President Jacob Zuma looks on as members of Julius Malema's Economic Freedom Fighters (EFF) party raise objections before being evicted from Parliament during his question and answer session in Cape Town, South Africa, May 17, 2016. REUTERS/Mike Hutchings(reuters_tickers)
By Zandi Shabalala
JOHANNESBURG (Reuters) - South African Public Protector Thuli Madonsela said on Tuesday she wanted additional resources to investigate the wealthy Gupta family and its relationship with President Jacob Zuma, which opposition parties and other critics allege is corrupt.

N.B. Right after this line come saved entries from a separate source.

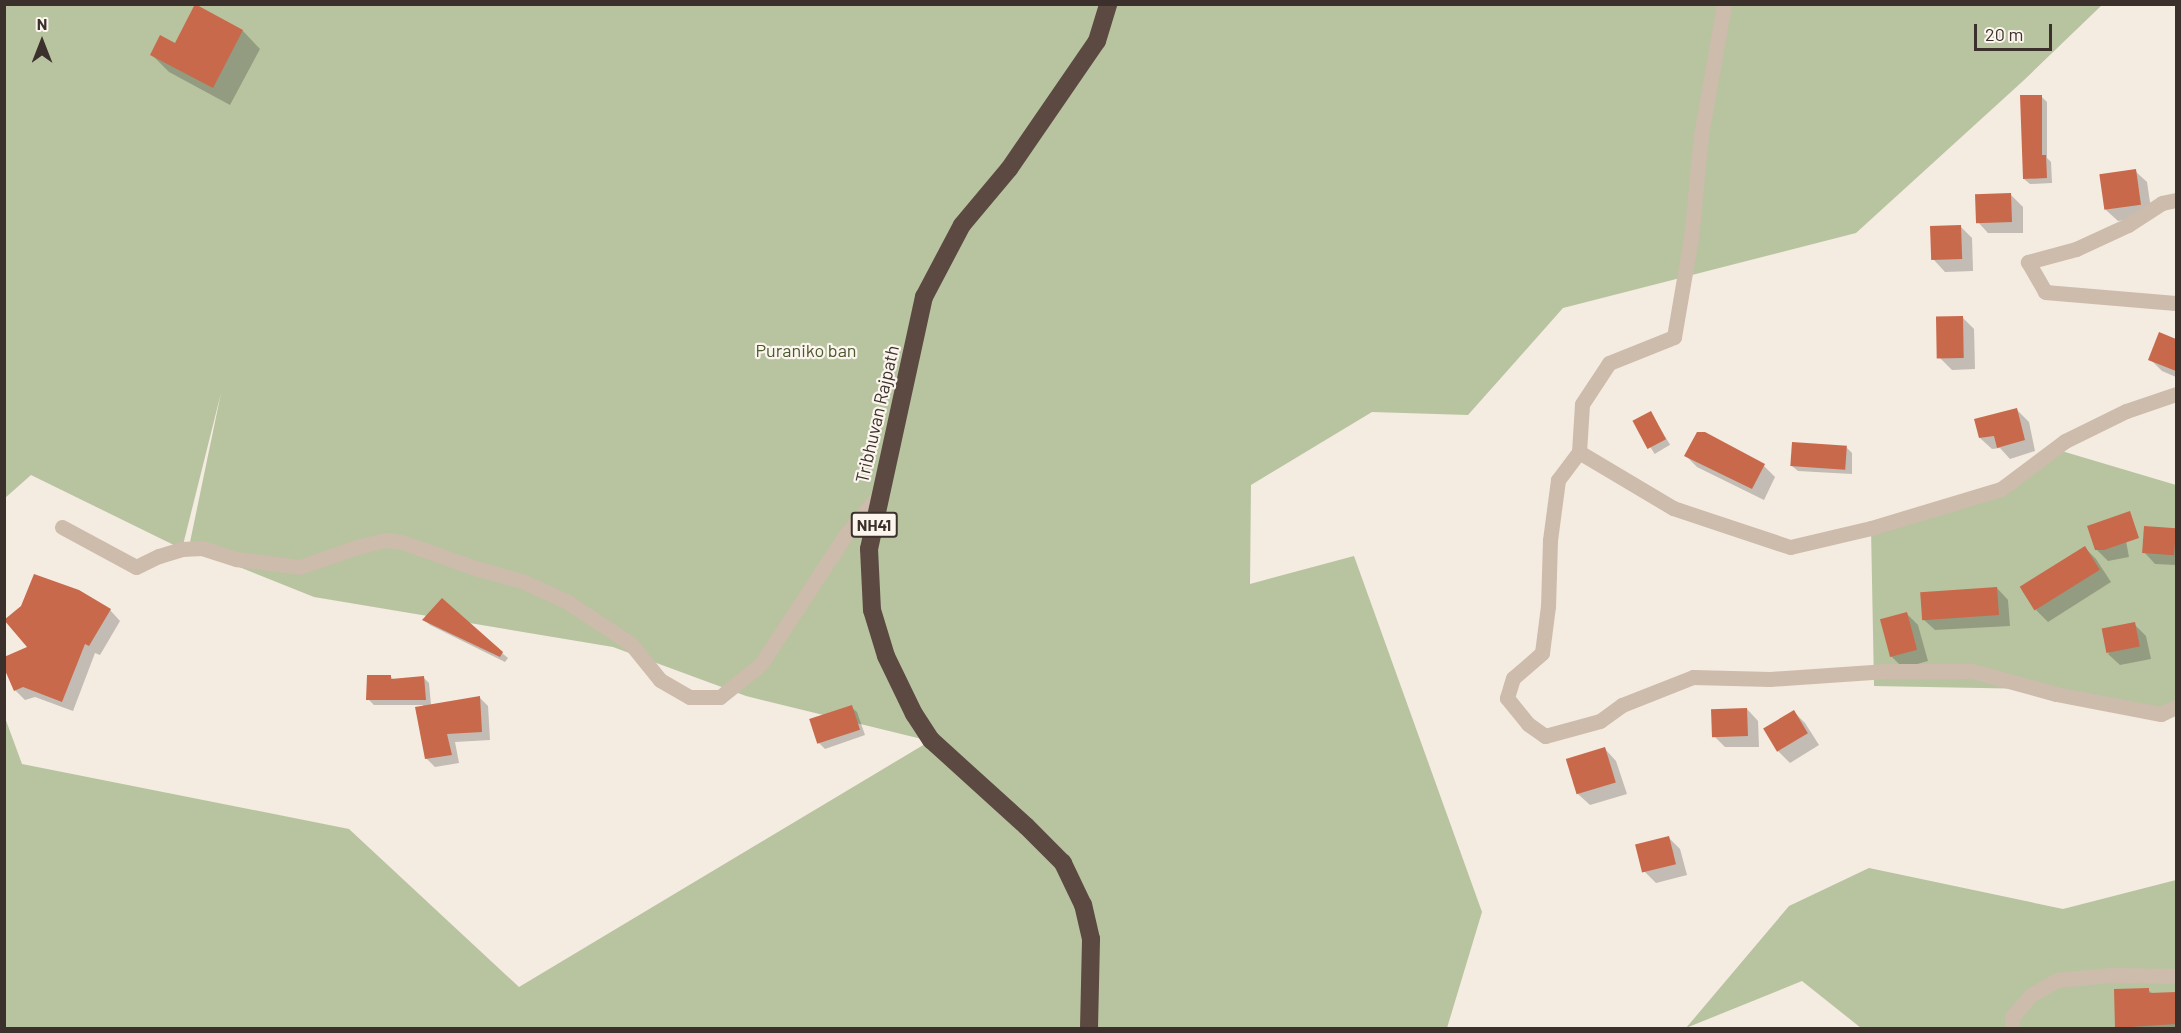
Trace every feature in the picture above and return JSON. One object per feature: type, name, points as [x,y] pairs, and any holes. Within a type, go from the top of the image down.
[{"type":"highway","name":"Tribhuvan Rajpath","points":[[1089,1029],[1091,939],[1083,905],[1063,863],[1026,826],[931,740],[914,714],[886,656],[872,610],[869,549],[924,297],[940,261],[962,225],[1009,169],[1097,41],[1108,4]]},
{"type":"street","points":[[1724,4],[1701,135],[1691,238],[1674,337],[1609,363],[1582,404],[1579,452],[1558,480],[1550,540],[1548,606],[1542,653],[1513,678],[1507,698],[1528,724],[1545,736],[1600,721],[1622,705],[1693,677],[1770,679],[1887,671],[1972,671],[2056,693],[2161,714],[2176,707]]},
{"type":"street","points":[[2176,200],[2162,203],[2128,225],[2076,249],[2028,262],[2046,291],[2176,303]]},
{"type":"street","points":[[1579,452],[1673,508],[1790,547],[1871,528],[2001,489],[2065,441],[2126,411],[2176,394]]},
{"type":"street","points":[[63,527],[136,567],[171,552],[202,548],[236,559],[300,567],[357,547],[385,540],[402,542],[478,569],[522,580],[566,601],[632,644],[660,680],[690,697],[720,697],[761,663],[846,534],[880,494]]},
{"type":"street","points":[[2012,1029],[2012,1017],[2031,995],[2057,980],[2111,975],[2176,976]]},
{"type":"green space","name":"Puraniko ban","points":[[5,5],[2102,5],[2023,81],[1856,233],[1563,308],[1468,415],[1372,412],[1251,485],[1250,584],[1354,556],[1482,912],[1447,1028],[5,1028],[4,715],[22,764],[349,829],[519,987],[930,741],[746,696],[613,647],[314,597],[189,547],[221,393],[182,549],[31,475],[5,498]]},
{"type":"green space","points":[[2055,449],[2176,485],[2176,713],[2040,689],[1874,686],[1871,528],[2001,489]]},
{"type":"green space","points":[[1869,868],[2063,909],[2176,880],[2176,1028],[1861,1028],[1802,981],[1686,1028],[1789,906]]},
{"type":"building","points":[[195,4],[243,30],[213,88],[150,55],[160,35],[175,43]]},
{"type":"building","points":[[2020,95],[2042,95],[2042,155],[2046,155],[2047,178],[2023,179]]},
{"type":"building","points":[[2136,169],[2141,205],[2104,210],[2099,174]]},
{"type":"building","points":[[2011,193],[2012,222],[1976,223],[1975,194]]},
{"type":"building","points":[[1961,225],[1962,259],[1931,260],[1930,226]]},
{"type":"building","points":[[1936,316],[1963,316],[1964,358],[1937,358]]},
{"type":"building","points":[[2159,332],[2176,339],[2176,371],[2148,360]]},
{"type":"building","points":[[2017,408],[2025,440],[1997,448],[1994,436],[1979,438],[1974,419]]},
{"type":"building","points":[[1651,411],[1666,439],[1647,449],[1632,421]]},
{"type":"building","points":[[1697,432],[1705,432],[1765,464],[1752,489],[1684,456]]},
{"type":"building","points":[[1792,442],[1847,446],[1845,470],[1790,466]]},
{"type":"building","points":[[2130,511],[2139,538],[2104,550],[2095,550],[2087,526]]},
{"type":"building","points":[[2144,526],[2176,528],[2174,555],[2142,553]]},
{"type":"building","points":[[2085,546],[2100,570],[2035,611],[2020,587]]},
{"type":"building","points":[[34,574],[79,590],[111,609],[89,646],[85,644],[62,702],[23,687],[14,691],[4,668],[4,657],[27,647],[4,620],[21,606]]},
{"type":"building","points":[[1997,587],[1999,615],[1922,620],[1920,592]]},
{"type":"building","points":[[442,598],[503,652],[500,657],[422,620]]},
{"type":"building","points":[[1907,612],[1917,650],[1890,657],[1880,619]]},
{"type":"building","points":[[2135,622],[2140,647],[2106,653],[2102,628]]},
{"type":"building","points":[[367,675],[391,675],[391,679],[424,676],[426,700],[366,700]]},
{"type":"building","points":[[480,696],[482,732],[447,734],[452,755],[425,759],[415,707]]},
{"type":"building","points":[[852,705],[860,730],[817,744],[809,719]]},
{"type":"building","points":[[1747,708],[1748,736],[1712,737],[1711,709]]},
{"type":"building","points":[[1794,710],[1808,733],[1777,752],[1763,729]]},
{"type":"building","points":[[1605,747],[1616,782],[1577,794],[1566,759]]},
{"type":"building","points":[[1669,836],[1676,864],[1642,873],[1635,844]]},
{"type":"building","points":[[2149,988],[2149,993],[2176,992],[2176,1024],[2115,1028],[2114,989]]}]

Speaking to journalists, Madonsela said she was looking at "specifically whether or not the government of South Africa and specifically the president unlawfully allowed the Gupta family to choose ministers and other occupants of high office."

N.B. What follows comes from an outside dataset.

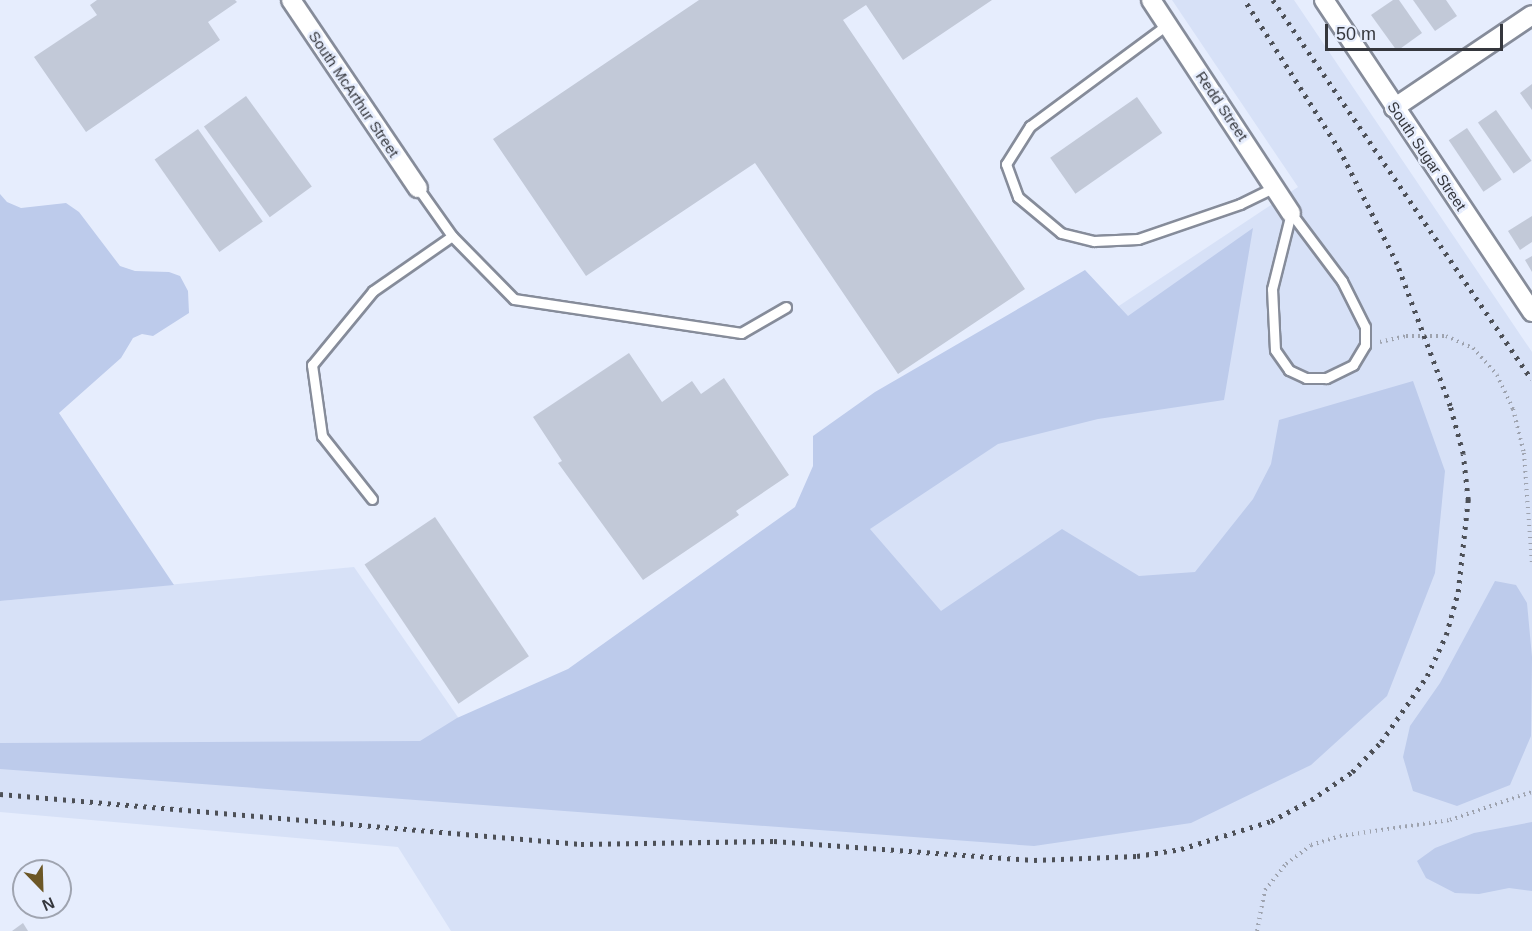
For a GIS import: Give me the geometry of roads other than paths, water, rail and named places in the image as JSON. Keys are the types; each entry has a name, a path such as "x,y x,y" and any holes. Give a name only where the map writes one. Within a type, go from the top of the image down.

The unfolding scandal around the Guptas took a dramatic turn in March after deputy finance minister Mcebisi Jonas said in December he was offered his boss's job by the family, an admission that has led to calls for Zuma to resign.
Zuma denied Jonas' claims, saying only the president appointed ministers as per the constitution. The Guptas has also denied influencing Zuma, saying they were pawns in a political plot against the president.
Madonsela has received public support in South Africa for taking Zuma to task over the 240 million rand (11 million pounds) of state money spent upgrading his private home.
She was vindicated in March when the Constitutional Court, the highest court in the land, said Zuma had breached the constitution by ignoring her recommendation that he repay some of funds spent on non-security upgrades.